В письмах он не боялся остроты собственной мысли и чувств. Для всех посторонних, случайно проникавших в тайну переписки Дунаевского, им было заготовлено объяснение: "Я ищу отзвуки нашей жизни". Звуки были в музыке, а в письмах — отзвуки. Как бы аккомпанемент, музыкальная лава, из которой мелодия рождалась. Уйти от идеологии, по крайней мере, официально, в объяснении своей страсти к письмам он не мог. Поэтому говорил: "Между строк ищу чувство и помыслы нашего нового человека". Его строки звучат почти как поэзия, почти как у Маяковского, который совершенно искренне идеологическое высказывание превратил в лирическое стихотворение.

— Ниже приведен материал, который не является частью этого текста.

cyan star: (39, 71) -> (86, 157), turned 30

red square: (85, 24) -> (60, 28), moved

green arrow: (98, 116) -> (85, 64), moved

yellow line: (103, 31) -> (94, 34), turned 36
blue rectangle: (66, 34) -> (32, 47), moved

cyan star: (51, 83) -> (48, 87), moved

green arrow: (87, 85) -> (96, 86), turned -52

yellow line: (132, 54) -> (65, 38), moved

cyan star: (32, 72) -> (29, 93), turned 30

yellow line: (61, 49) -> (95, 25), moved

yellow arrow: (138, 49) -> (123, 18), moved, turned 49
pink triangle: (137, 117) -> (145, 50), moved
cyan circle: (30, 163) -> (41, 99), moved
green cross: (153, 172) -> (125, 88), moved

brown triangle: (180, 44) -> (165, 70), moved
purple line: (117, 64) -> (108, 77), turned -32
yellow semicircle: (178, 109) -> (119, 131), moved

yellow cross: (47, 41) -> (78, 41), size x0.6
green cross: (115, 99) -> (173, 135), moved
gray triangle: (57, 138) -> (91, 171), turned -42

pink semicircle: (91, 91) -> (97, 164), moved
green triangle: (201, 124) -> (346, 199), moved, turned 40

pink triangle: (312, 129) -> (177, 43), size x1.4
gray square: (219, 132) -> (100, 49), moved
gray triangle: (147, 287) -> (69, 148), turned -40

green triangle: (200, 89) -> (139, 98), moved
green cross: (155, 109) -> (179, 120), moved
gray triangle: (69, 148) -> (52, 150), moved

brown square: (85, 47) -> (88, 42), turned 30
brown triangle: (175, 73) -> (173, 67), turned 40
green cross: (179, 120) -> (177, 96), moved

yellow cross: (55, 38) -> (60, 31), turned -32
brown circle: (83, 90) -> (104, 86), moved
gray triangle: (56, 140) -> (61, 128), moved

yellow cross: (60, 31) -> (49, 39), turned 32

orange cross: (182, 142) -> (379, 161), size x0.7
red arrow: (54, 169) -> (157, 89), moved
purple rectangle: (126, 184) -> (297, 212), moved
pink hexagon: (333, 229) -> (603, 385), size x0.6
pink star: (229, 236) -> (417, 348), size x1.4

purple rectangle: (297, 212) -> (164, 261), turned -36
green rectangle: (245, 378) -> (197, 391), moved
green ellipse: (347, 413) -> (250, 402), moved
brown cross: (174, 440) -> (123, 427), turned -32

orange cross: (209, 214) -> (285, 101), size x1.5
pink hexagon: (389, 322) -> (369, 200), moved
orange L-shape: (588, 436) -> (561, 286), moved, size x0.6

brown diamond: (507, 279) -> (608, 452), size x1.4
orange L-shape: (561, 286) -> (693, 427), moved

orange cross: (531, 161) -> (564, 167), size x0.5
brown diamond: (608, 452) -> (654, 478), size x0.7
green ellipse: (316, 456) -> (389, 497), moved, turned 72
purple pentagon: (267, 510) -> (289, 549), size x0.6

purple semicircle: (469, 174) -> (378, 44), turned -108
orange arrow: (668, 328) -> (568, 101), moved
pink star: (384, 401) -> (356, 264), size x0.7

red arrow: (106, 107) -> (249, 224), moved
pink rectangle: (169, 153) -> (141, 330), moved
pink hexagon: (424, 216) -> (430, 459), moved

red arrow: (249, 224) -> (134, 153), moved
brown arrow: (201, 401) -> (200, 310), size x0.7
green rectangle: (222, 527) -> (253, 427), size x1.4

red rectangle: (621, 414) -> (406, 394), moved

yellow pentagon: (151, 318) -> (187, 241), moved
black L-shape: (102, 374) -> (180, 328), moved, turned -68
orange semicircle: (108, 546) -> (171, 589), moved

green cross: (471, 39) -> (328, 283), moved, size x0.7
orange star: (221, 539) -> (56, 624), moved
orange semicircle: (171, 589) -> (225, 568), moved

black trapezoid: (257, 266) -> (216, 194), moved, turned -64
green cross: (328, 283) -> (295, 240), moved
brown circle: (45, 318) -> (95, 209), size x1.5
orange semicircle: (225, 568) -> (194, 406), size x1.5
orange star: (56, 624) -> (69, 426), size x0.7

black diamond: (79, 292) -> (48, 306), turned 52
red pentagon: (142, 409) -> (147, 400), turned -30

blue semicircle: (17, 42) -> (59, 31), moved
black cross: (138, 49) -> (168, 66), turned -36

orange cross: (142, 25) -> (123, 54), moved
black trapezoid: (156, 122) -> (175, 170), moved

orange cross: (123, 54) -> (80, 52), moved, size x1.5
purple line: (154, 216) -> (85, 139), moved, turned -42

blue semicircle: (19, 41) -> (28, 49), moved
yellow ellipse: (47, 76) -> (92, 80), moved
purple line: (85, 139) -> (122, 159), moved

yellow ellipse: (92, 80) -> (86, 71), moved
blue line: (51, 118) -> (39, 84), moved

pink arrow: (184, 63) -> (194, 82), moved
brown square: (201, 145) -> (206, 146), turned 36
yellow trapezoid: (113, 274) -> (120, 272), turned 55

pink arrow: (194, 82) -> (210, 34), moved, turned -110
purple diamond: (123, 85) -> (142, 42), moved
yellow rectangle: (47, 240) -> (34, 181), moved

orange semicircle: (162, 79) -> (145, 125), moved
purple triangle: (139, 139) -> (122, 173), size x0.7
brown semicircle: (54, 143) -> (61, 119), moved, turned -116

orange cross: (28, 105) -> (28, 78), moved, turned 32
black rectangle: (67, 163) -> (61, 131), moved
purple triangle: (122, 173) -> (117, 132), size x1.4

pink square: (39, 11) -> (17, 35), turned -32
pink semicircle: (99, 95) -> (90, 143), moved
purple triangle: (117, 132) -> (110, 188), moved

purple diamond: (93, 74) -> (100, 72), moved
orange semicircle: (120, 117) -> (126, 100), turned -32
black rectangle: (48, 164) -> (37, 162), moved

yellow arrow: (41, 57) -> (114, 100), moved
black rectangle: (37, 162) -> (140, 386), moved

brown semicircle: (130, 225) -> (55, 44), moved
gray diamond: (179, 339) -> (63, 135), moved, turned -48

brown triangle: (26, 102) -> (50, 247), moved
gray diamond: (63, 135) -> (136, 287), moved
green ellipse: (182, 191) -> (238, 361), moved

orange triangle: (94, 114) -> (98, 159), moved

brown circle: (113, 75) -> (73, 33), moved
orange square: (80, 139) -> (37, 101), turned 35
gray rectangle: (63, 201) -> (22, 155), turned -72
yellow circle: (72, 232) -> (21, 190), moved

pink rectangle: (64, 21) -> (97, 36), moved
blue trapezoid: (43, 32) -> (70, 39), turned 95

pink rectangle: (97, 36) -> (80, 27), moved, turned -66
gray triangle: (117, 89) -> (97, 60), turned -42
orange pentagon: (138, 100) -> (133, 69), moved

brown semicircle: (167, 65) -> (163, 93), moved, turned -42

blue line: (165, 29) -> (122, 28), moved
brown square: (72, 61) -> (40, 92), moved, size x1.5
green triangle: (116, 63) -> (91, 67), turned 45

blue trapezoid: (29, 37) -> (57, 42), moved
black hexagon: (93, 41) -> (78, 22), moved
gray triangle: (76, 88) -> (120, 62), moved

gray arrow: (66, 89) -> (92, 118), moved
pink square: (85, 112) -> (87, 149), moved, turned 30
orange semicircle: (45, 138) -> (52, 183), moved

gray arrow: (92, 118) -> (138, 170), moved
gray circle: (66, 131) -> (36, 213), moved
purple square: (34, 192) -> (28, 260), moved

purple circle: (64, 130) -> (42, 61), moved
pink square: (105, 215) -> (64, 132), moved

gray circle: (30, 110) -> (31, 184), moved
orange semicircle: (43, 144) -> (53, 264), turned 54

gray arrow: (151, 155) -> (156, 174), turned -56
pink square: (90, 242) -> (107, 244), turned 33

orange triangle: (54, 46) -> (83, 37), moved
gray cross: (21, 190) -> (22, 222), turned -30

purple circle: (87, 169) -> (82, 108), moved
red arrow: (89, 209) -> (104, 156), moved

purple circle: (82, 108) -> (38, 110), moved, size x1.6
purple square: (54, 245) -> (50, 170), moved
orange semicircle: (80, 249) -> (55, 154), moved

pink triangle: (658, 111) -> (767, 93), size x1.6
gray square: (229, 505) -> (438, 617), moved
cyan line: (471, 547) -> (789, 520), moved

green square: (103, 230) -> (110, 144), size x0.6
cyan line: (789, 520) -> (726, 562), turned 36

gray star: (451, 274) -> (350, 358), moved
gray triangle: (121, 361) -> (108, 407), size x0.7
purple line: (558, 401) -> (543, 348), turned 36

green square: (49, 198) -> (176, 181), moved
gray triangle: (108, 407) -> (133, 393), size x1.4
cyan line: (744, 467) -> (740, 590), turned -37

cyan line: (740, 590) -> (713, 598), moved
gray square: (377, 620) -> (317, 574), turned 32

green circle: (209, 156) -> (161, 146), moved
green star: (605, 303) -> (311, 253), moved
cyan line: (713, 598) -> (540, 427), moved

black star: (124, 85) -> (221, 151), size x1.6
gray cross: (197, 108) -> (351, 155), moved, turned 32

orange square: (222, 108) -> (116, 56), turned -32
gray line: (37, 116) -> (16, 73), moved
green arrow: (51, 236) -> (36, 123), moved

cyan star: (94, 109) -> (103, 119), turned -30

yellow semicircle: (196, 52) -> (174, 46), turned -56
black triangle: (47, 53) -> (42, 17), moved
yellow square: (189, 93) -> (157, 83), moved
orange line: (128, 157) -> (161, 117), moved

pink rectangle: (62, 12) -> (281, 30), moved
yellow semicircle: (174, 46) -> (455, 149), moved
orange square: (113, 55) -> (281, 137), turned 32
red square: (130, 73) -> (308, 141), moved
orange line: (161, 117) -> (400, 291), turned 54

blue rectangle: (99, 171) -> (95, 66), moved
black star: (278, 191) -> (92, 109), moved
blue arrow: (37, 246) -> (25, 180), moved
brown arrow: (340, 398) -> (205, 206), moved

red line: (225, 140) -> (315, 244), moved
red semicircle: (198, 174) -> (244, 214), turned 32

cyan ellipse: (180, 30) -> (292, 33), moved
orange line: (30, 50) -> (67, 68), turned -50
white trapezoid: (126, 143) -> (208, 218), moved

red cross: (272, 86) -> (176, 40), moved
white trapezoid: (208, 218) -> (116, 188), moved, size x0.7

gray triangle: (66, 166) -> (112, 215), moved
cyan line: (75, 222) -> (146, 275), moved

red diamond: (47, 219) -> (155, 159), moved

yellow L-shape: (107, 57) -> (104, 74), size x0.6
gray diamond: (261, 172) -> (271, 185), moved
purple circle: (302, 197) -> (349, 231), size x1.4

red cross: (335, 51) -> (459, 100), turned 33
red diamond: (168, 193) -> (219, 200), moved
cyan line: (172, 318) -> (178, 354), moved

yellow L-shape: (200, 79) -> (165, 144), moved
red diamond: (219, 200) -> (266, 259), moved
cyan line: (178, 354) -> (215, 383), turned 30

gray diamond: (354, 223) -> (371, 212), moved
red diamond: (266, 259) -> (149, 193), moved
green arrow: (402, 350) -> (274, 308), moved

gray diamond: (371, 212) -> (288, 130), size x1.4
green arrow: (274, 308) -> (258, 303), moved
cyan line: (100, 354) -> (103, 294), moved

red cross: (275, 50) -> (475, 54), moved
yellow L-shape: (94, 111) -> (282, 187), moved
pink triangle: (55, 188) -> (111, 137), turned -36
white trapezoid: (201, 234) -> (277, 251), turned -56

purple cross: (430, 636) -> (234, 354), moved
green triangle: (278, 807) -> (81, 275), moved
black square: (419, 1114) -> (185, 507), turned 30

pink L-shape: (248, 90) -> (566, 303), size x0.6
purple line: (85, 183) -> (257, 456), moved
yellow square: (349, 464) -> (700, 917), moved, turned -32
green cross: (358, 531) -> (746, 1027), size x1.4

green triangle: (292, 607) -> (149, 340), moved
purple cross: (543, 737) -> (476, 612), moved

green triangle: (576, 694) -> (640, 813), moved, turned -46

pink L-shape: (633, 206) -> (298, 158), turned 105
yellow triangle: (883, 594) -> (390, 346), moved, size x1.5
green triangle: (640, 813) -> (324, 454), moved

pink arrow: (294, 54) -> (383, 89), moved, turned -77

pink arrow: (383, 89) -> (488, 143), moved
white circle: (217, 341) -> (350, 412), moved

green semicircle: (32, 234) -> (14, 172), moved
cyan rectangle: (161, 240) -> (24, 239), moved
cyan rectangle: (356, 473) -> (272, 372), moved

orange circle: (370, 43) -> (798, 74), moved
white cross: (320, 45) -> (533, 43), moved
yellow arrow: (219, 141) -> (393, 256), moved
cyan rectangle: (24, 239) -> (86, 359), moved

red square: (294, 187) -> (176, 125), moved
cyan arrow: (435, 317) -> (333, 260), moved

Он опутывал себя письмами к девушкам, как сетью. Можно предположить, что это будоражило его как мужчину. В самом деле, есть что-то неистребимо романтичное в том, что творец советской музыки, знаменитый композитор, почти бог, герой с "ятаганом субконтроктавы", вдруг посылает привет маленькой девочке из советского Назарета. В этом есть поступок. Понимаете? Есть в этом и пикантность. Не гусарство, но какая-то лихость — вступить в переписку с молоденькой хорошенькой девушкой, придумывать её внешность (ни одну он не просил прислать фотографию), говорить с ней только о серьёзном, о вопросах партийного строительства в музыке, о творческих планах. Господи, на этом же весь Фрейд стоит!